=== Stated exercise ===
Render the material below as a Markdown table with two columns, Row and Line. Put each line in its own numbered row and leave out any blank lines.

=== Input records ===

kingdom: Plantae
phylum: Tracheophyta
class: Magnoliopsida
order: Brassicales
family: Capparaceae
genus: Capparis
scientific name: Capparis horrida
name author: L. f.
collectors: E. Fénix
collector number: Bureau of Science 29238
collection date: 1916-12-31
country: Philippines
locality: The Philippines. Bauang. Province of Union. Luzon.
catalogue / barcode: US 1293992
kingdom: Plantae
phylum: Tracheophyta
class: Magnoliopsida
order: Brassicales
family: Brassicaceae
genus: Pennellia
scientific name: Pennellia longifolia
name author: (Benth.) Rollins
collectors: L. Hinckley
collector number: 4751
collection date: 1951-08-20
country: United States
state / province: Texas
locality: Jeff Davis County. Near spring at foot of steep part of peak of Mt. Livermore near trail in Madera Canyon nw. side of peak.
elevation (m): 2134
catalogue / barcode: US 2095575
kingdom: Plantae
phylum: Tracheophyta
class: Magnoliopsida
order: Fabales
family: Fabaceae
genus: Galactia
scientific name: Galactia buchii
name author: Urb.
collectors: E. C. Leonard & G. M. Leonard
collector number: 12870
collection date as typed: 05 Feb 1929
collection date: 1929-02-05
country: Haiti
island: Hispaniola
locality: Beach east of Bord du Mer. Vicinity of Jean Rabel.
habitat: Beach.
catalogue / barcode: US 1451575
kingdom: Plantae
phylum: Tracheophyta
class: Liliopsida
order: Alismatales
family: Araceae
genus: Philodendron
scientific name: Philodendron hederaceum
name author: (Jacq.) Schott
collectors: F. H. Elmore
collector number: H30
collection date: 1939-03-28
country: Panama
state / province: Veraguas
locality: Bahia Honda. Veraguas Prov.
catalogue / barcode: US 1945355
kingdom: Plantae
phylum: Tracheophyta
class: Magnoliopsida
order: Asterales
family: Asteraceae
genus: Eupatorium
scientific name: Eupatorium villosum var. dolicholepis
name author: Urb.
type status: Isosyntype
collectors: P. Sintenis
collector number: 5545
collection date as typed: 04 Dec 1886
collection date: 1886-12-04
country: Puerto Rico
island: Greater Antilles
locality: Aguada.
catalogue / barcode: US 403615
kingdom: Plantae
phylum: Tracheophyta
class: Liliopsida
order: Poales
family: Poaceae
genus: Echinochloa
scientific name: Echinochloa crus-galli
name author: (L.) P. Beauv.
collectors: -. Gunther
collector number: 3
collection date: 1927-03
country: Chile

=== Answer to this problem ===
| Row | Line |
|---|---|
| 1 | kingdom: Plantae |
| 2 | phylum: Tracheophyta |
| 3 | class: Magnoliopsida |
| 4 | order: Brassicales |
| 5 | family: Capparaceae |
| 6 | genus: Capparis |
| 7 | scientific name: Capparis horrida |
| 8 | name author: L. f. |
| 9 | collectors: E. Fénix |
| 10 | collector number: Bureau of Science 29238 |
| 11 | collection date: 1916-12-31 |
| 12 | country: Philippines |
| 13 | locality: The Philippines. Bauang. Province of Union. Luzon. |
| 14 | catalogue / barcode: US 1293992 |
| 15 | kingdom: Plantae |
| 16 | phylum: Tracheophyta |
| 17 | class: Magnoliopsida |
| 18 | order: Brassicales |
| 19 | family: Brassicaceae |
| 20 | genus: Pennellia |
| 21 | scientific name: Pennellia longifolia |
| 22 | name author: (Benth.) Rollins |
| 23 | collectors: L. Hinckley |
| 24 | collector number: 4751 |
| 25 | collection date: 1951-08-20 |
| 26 | country: United States |
| 27 | state / province: Texas |
| 28 | locality: Jeff Davis County. Near spring at foot of steep part of peak of Mt. Livermore near trail in Madera Canyon nw. side of peak. |
| 29 | elevation (m): 2134 |
| 30 | catalogue / barcode: US 2095575 |
| 31 | kingdom: Plantae |
| 32 | phylum: Tracheophyta |
| 33 | class: Magnoliopsida |
| 34 | order: Fabales |
| 35 | family: Fabaceae |
| 36 | genus: Galactia |
| 37 | scientific name: Galactia buchii |
| 38 | name author: Urb. |
| 39 | collectors: E. C. Leonard & G. M. Leonard |
| 40 | collector number: 12870 |
| 41 | collection date as typed: 05 Feb 1929 |
| 42 | collection date: 1929-02-05 |
| 43 | country: Haiti |
| 44 | island: Hispaniola |
| 45 | locality: Beach east of Bord du Mer. Vicinity of Jean Rabel. |
| 46 | habitat: Beach. |
| 47 | catalogue / barcode: US 1451575 |
| 48 | kingdom: Plantae |
| 49 | phylum: Tracheophyta |
| 50 | class: Liliopsida |
| 51 | order: Alismatales |
| 52 | family: Araceae |
| 53 | genus: Philodendron |
| 54 | scientific name: Philodendron hederaceum |
| 55 | name author: (Jacq.) Schott |
| 56 | collectors: F. H. Elmore |
| 57 | collector number: H30 |
| 58 | collection date: 1939-03-28 |
| 59 | country: Panama |
| 60 | state / province: Veraguas |
| 61 | locality: Bahia Honda. Veraguas Prov. |
| 62 | catalogue / barcode: US 1945355 |
| 63 | kingdom: Plantae |
| 64 | phylum: Tracheophyta |
| 65 | class: Magnoliopsida |
| 66 | order: Asterales |
| 67 | family: Asteraceae |
| 68 | genus: Eupatorium |
| 69 | scientific name: Eupatorium villosum var. dolicholepis |
| 70 | name author: Urb. |
| 71 | type status: Isosyntype |
| 72 | collectors: P. Sintenis |
| 73 | collector number: 5545 |
| 74 | collection date as typed: 04 Dec 1886 |
| 75 | collection date: 1886-12-04 |
| 76 | country: Puerto Rico |
| 77 | island: Greater Antilles |
| 78 | locality: Aguada. |
| 79 | catalogue / barcode: US 403615 |
| 80 | kingdom: Plantae |
| 81 | phylum: Tracheophyta |
| 82 | class: Liliopsida |
| 83 | order: Poales |
| 84 | family: Poaceae |
| 85 | genus: Echinochloa |
| 86 | scientific name: Echinochloa crus-galli |
| 87 | name author: (L.) P. Beauv. |
| 88 | collectors: -. Gunther |
| 89 | collector number: 3 |
| 90 | collection date: 1927-03 |
| 91 | country: Chile |